A Dutch member of the European Parliament (MEP) has probed the European Commission on the possibility of introducing delay and chargeback options for SEPA transfers to new IBAN accounts.

The payments industry in the EU is awaiting the possible changes that could come from the revised Payment Services Directive (PSD2) review.

Now, an MEP has asked for fraud-related reforms to be included in the next package.

“In order to increase consumer confidence in the European internal market and financial system, the further reduction of fraud involving bank transfers is very important,” said Antonius Manders.

Manders, who is a member of the Netherlands’ Christian Democratic party, pointed out that PSD2 makes no provision for delay and chargeback options for a first transfer to a new IBAN account number in a further bid to combat fraud.

This could be done by making use of a suspense account, for example.

“Under the latter option, the beneficiary would receive an immediate notification of payment but would only be able to access the amount after one day, enabling the payer to reverse the payment in the event of fraud, once reported to the police,” he said.

Manders, who sits on the European Parliament’s internal market and consumer protection committee, asked:

  • Does the commission agree that, in order to bolster confidence in the financial system and the EU internal market, it is necessary to introduce a delay and chargeback option for SEPA transfers to new IBAN account numbers (as with credit cards) or to come up with a more effective fraud prevention system?
  • If so, will the commission table proposals to this effect as part of the PSD2/PSD3 review procedure?

Manders submitted a second question to the European Commission alongside this.
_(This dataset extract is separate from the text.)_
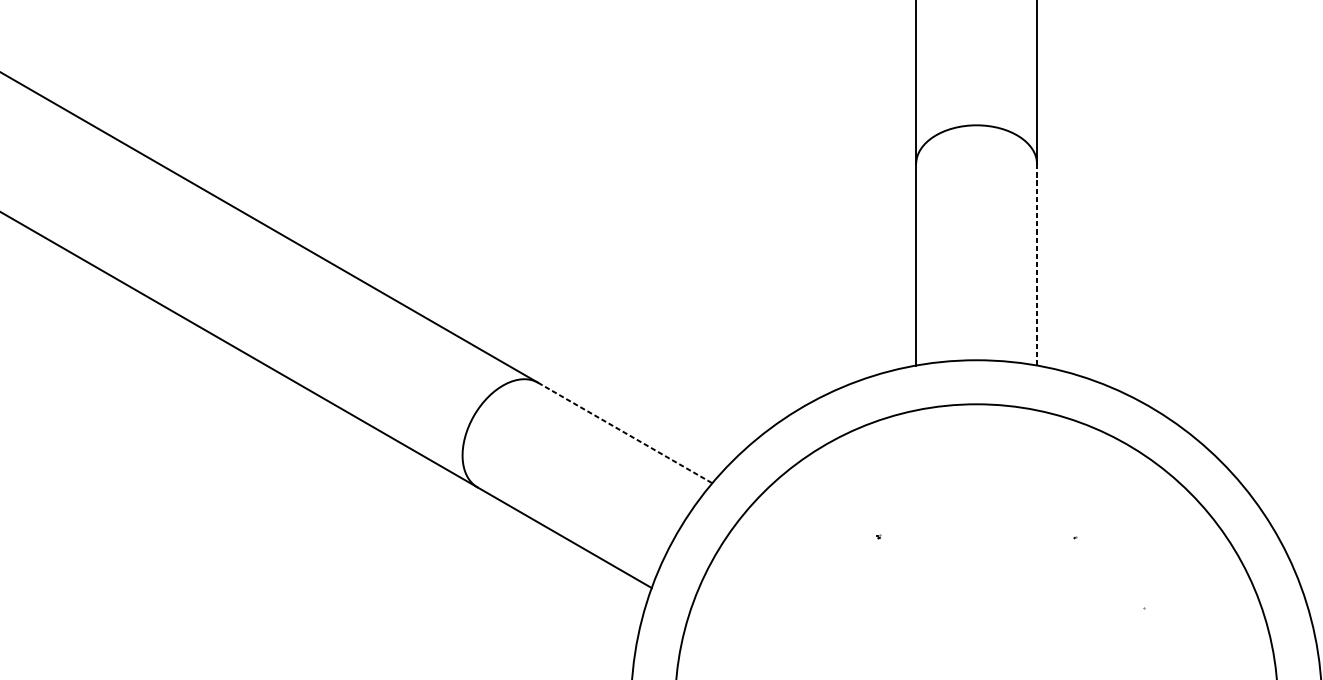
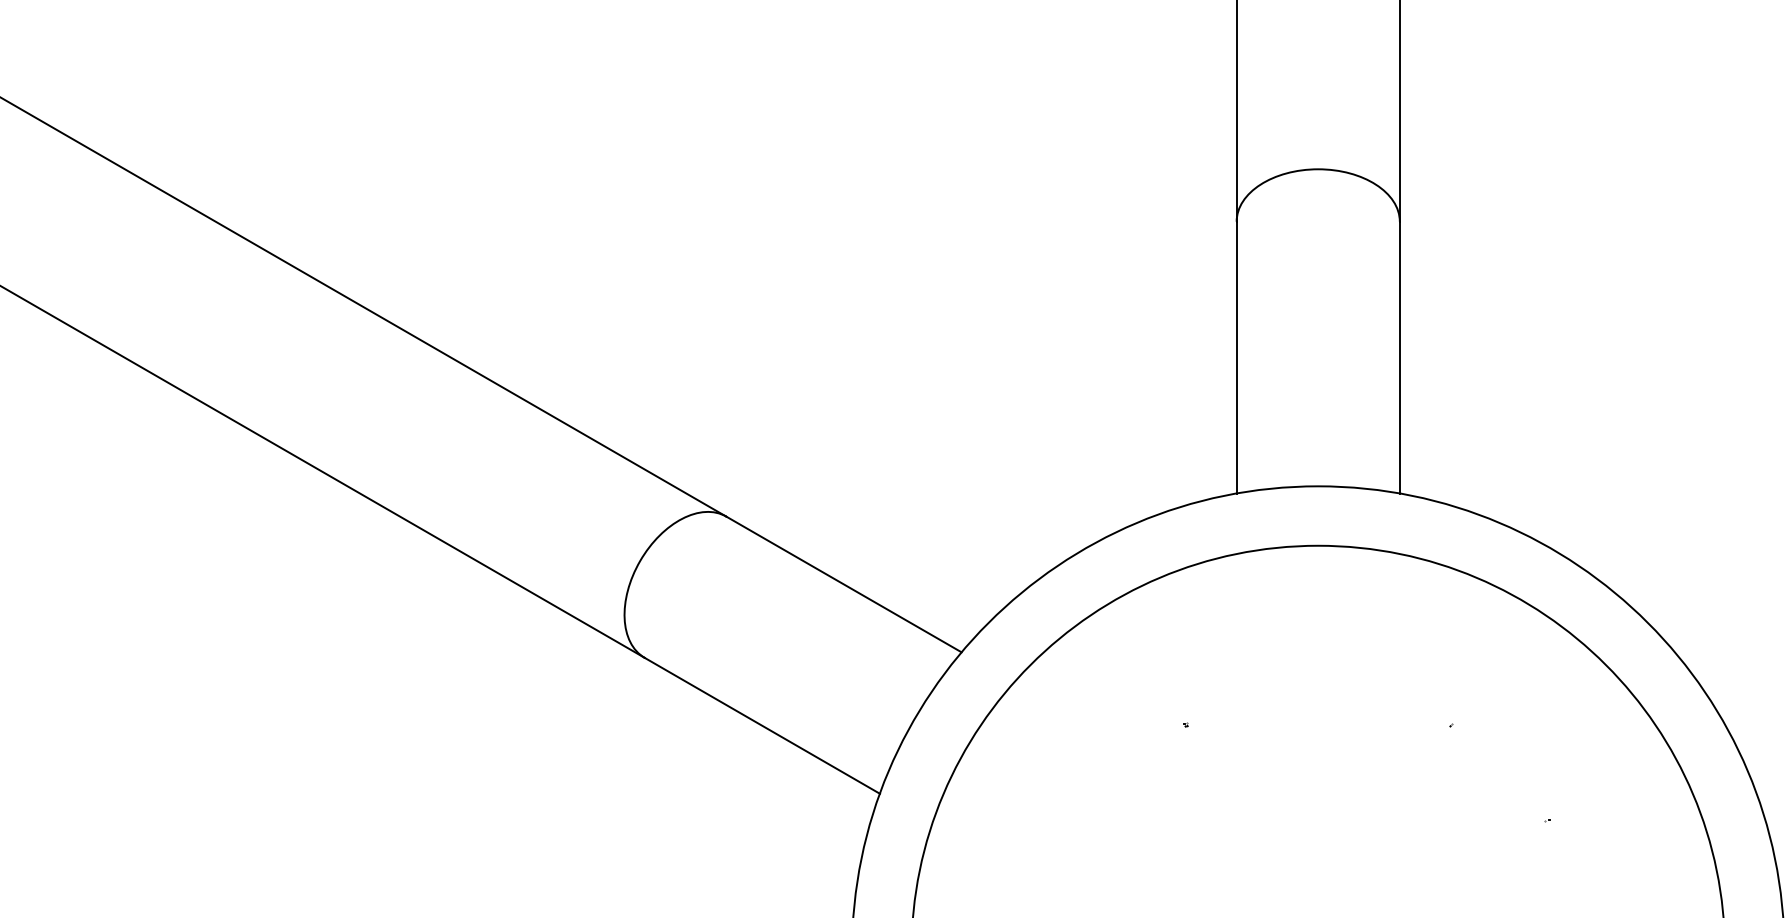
line: (1036, 264) -> (1399, 357), dashed -> solid
line: (624, 432) -> (843, 584), dashed -> solid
This was also on the subject of IBAN numbers.

Here, he pointed out that following the introduction in the Netherlands of the confirmation of payee (CoP) system, the number of fraudulent domestic transfers has dropped by 81 percent.

“At the same time, Dutch banks are reporting a massive increase in the number of fraudulent transfers to European IBAN account numbers, seriously undermining confidence in the European internal market,” he pointed out.
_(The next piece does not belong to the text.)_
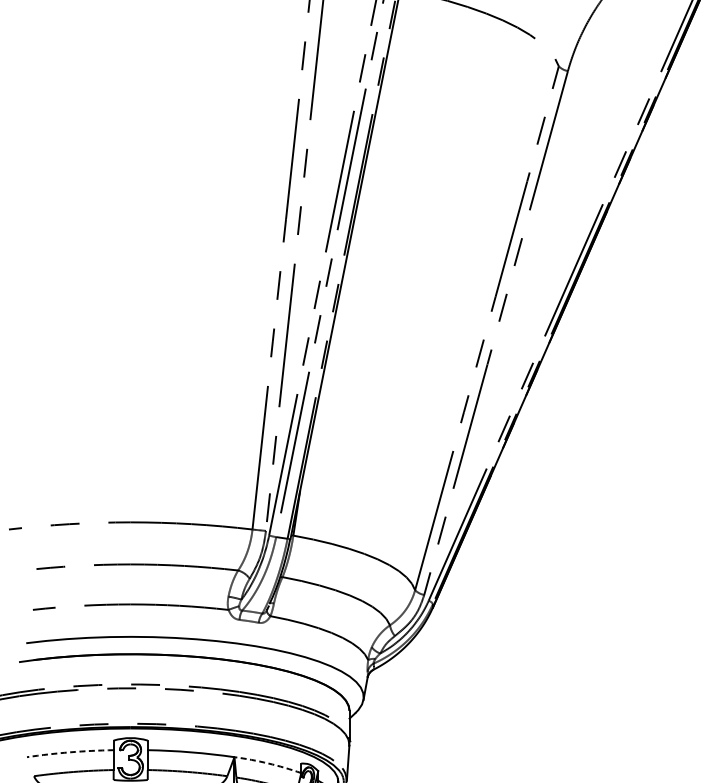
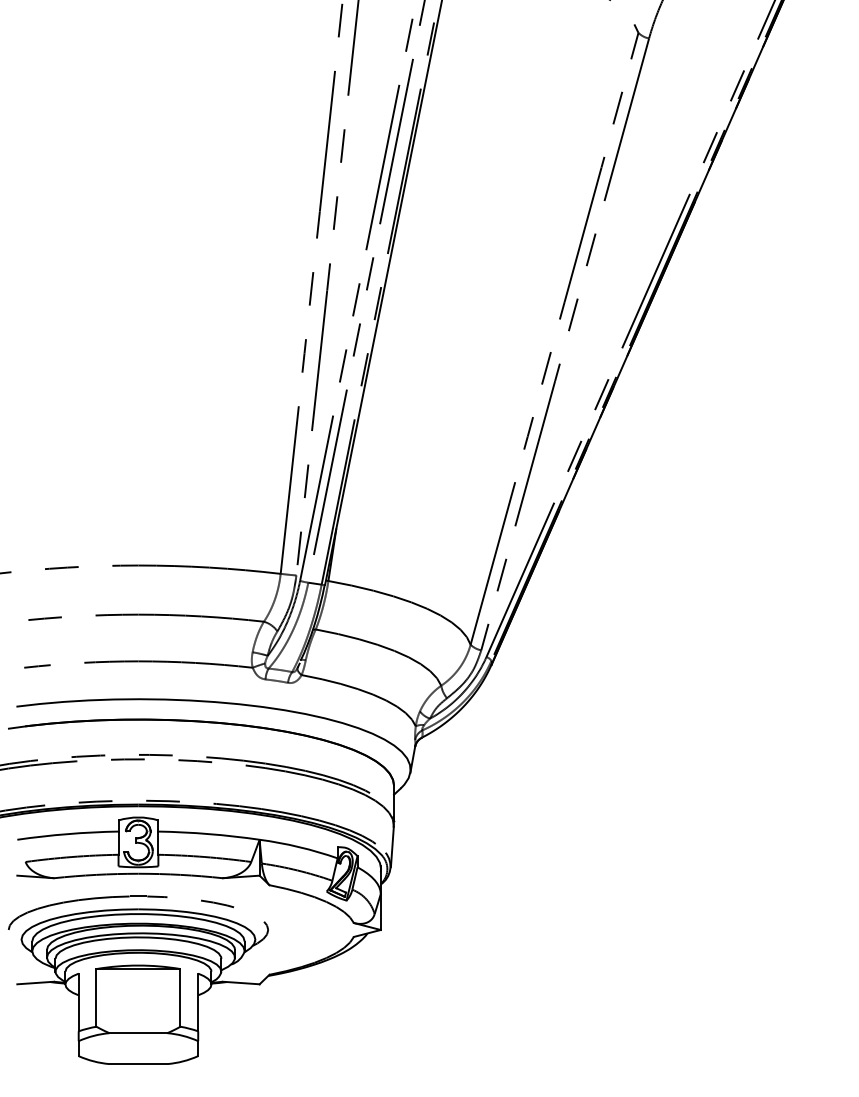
arc: (69, 752) -> (67, 834), dashed -> solid
arc: (268, 763) -> (299, 847), dashed -> solid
Putting the commission on the spot, Manders asked whether it agrees that the EU-wide introduction of a CoP system, similar to what is used in the Netherlands, “is of great importance in order to bolster confidence in the financial system and the European internal market?”. He enquired what steps are currently being taken to introduce such a system at the EU level and when the commission expects such a system to be operational across the 27 member states.

The commission has previously suggested that these changes could come to fruition.

In the 2020 EU Retail Payments Strategy, it stated that “for payments posing a higher fraud risk, the commission will assess whether requiring a match between the beneficiary name and IBAN may be effective in preventing frauds, such as ‘social engineering’ where people are manipulated into performing actions or divulging confidential information".

Furthermore, a key action in the strategy document committed the commission to using the PSD2 review to take stock of the impact of strong customer authentication on the level of payment fraud in the EU and explore whether additional measures should be considered to address new types of fraud, in particular with regard to instant payments.